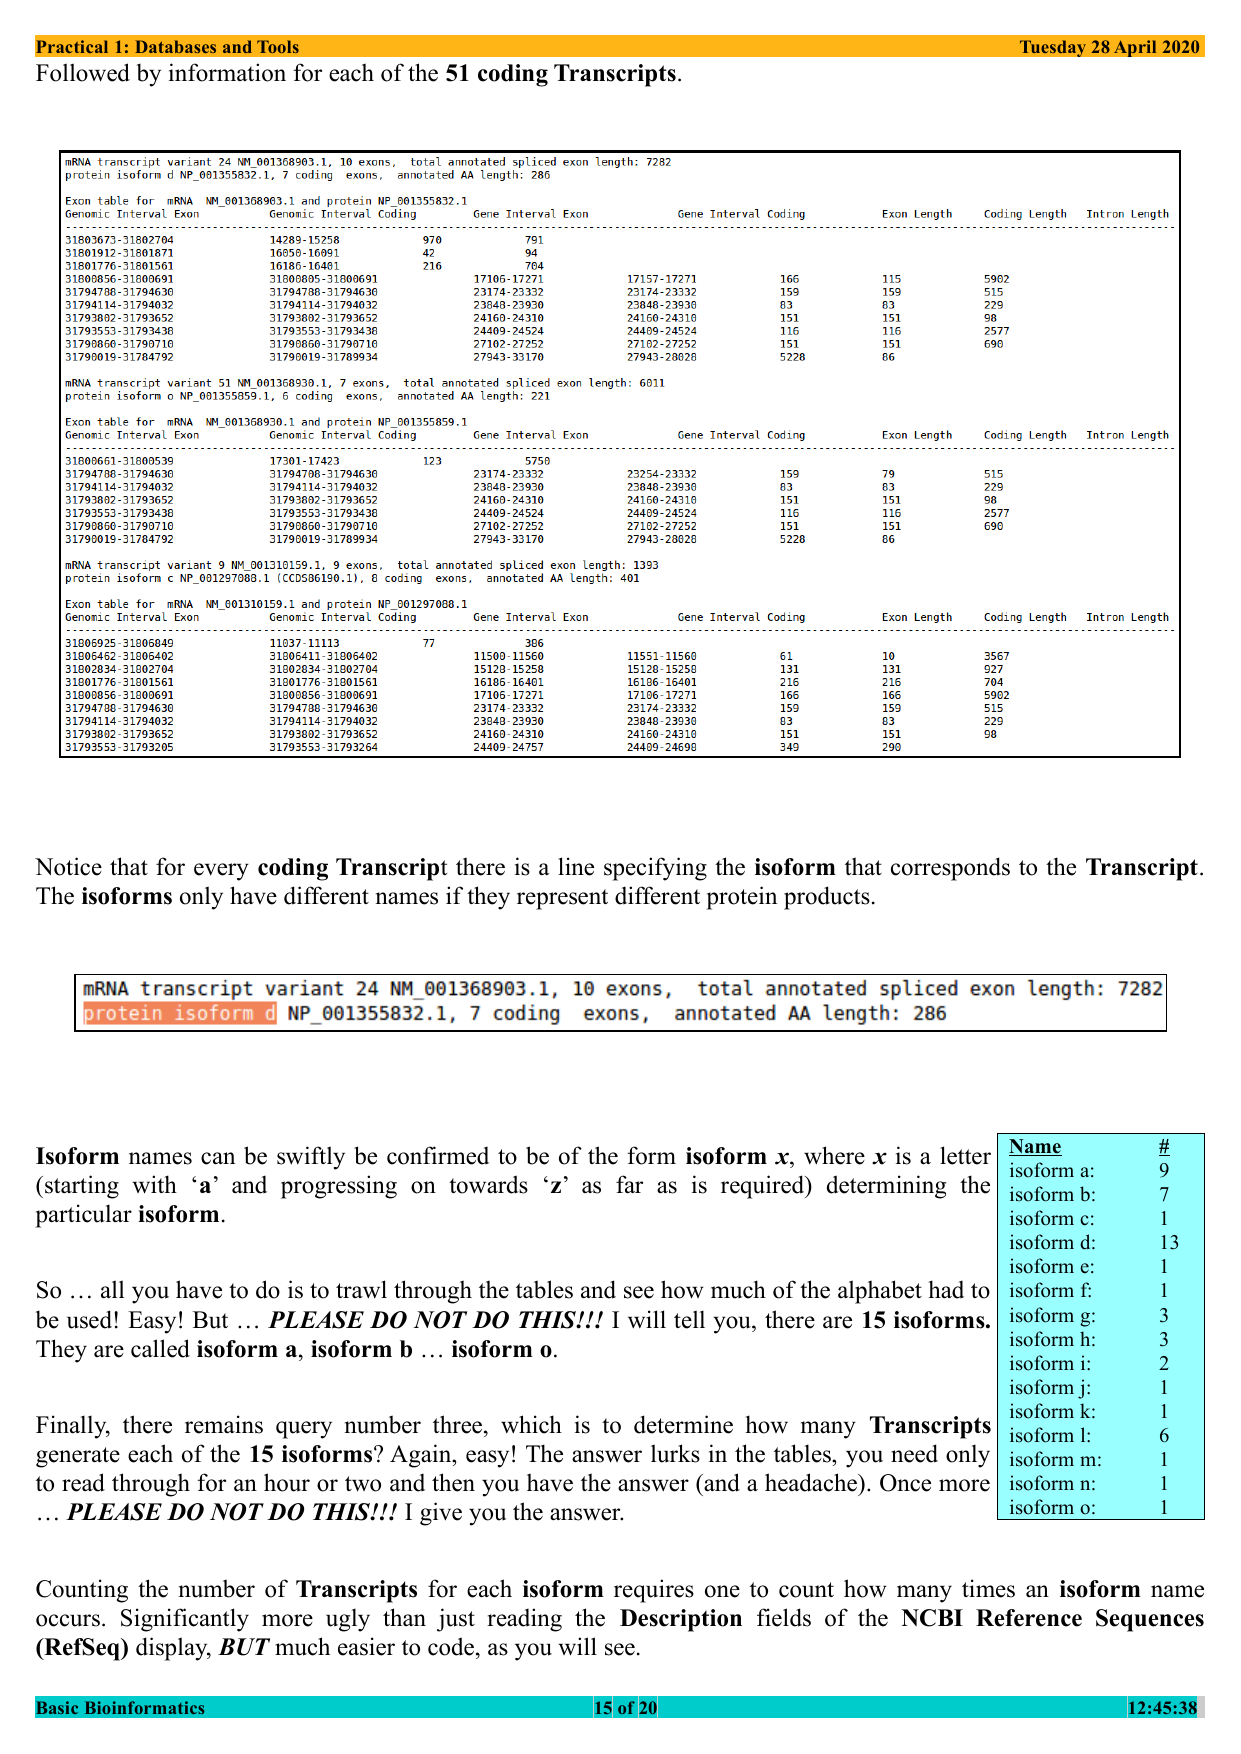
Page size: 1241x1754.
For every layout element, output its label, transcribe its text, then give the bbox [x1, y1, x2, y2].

picture [76, 975, 1166, 1030]
picture [61, 153, 1179, 756]
text Finally, there remains query number three, which is to determine how many Transcripts generate each of the 15 isoforms? Again, easy! The answer lurks in the tables, you need only to read through for an hour or two and then you have the answer (and a headache). Once more … PLEASE DO NOT DO THIS!!! I give you the answer. [35, 1410, 1205, 1526]
text Followed by information for each of the 51 coding Transcripts. [35, 57, 1205, 87]
text Notice that for every coding Transcript there is a line specifying the isoform that corresponds to the Transcript. The isoforms only have different names if they represent different protein products. [35, 852, 1205, 910]
text Counting the number of Transcripts for each isoform requires one to count how many times an isoform name occurs. Significantly more ugly than just reading the Description fields of the NCBI Reference Sequences (RefSeq) display, BUT much easier to code, as you will see. [35, 1573, 1205, 1661]
text So … all you have to do is to trawl through the tables and see how much of the alphabet had to be used! Easy! But … PLEASE DO NOT DO THIS!!! I will tell you, there are 15 isoforms. They are called isoform a, isoform b … isoform o. [35, 1275, 997, 1363]
text Isoform names can be swiftly be confirmed to be of the form isoform x, where x is a letter (starting with ‘a’ and progressing on towards ‘z’ as far as is required) determining the particular isoform. [35, 1141, 997, 1228]
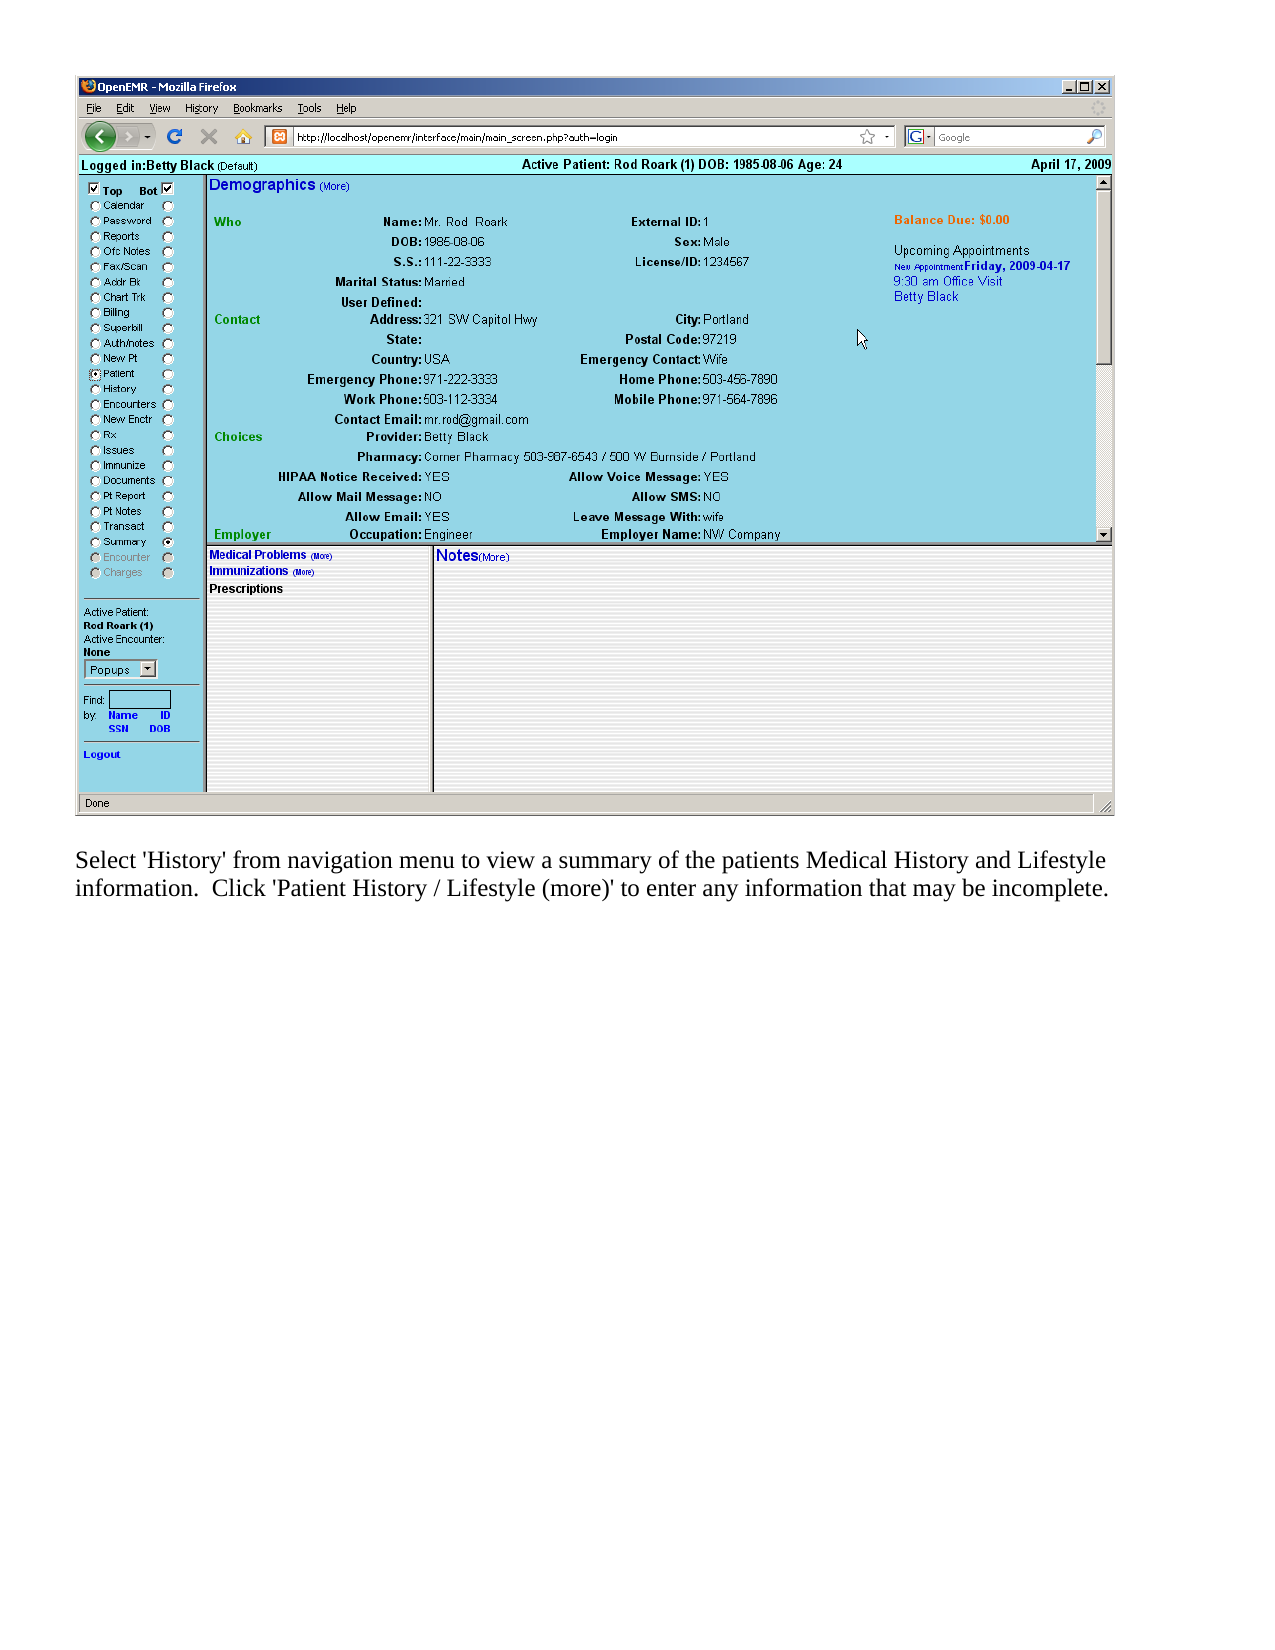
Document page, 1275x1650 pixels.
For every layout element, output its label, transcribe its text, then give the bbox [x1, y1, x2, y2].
_ _ _
_TASK DIRECTIONS_
Leaving out the pictures, return the records exactly as given.

_ANSWER SECTION_
Page size: 1241x1754.
For every layout element, output its label, transcribe its text, then give the bbox [x1, y1, x2, y2].

picture [76, 975, 1166, 1030]
picture [61, 153, 1179, 756]
text Finally, there remains query number three, which is to determine how many Transcripts generate each of the 15 isoforms? Again, easy! The answer lurks in the tables, you need only to read through for an hour or two and then you have the answer (and a headache). Once more … PLEASE DO NOT DO THIS!!! I give you the answer. [35, 1410, 1205, 1526]
text Followed by information for each of the 51 coding Transcripts. [35, 57, 1205, 87]
text Notice that for every coding Transcript there is a line specifying the isoform that corresponds to the Transcript. The isoforms only have different names if they represent different protein products. [35, 852, 1205, 910]
text Counting the number of Transcripts for each isoform requires one to count how many times an isoform name occurs. Significantly more ugly than just reading the Description fields of the NCBI Reference Sequences (RefSeq) display, BUT much easier to code, as you will see. [35, 1573, 1205, 1661]
text So … all you have to do is to trawl through the tables and see how much of the alphabet had to be used! Easy! But … PLEASE DO NOT DO THIS!!! I will tell you, there are 15 isoforms. They are called isoform a, isoform b … isoform o. [35, 1275, 997, 1363]
text Isoform names can be swiftly be confirmed to be of the form isoform x, where x is a letter (starting with ‘a’ and progressing on towards ‘z’ as far as is required) determining the particular isoform. [35, 1141, 997, 1228]
Document page, 1275x1650 pixels.
For every layout element, output its label, transcribe its text, then give the bbox [x1, y1, x2, y2].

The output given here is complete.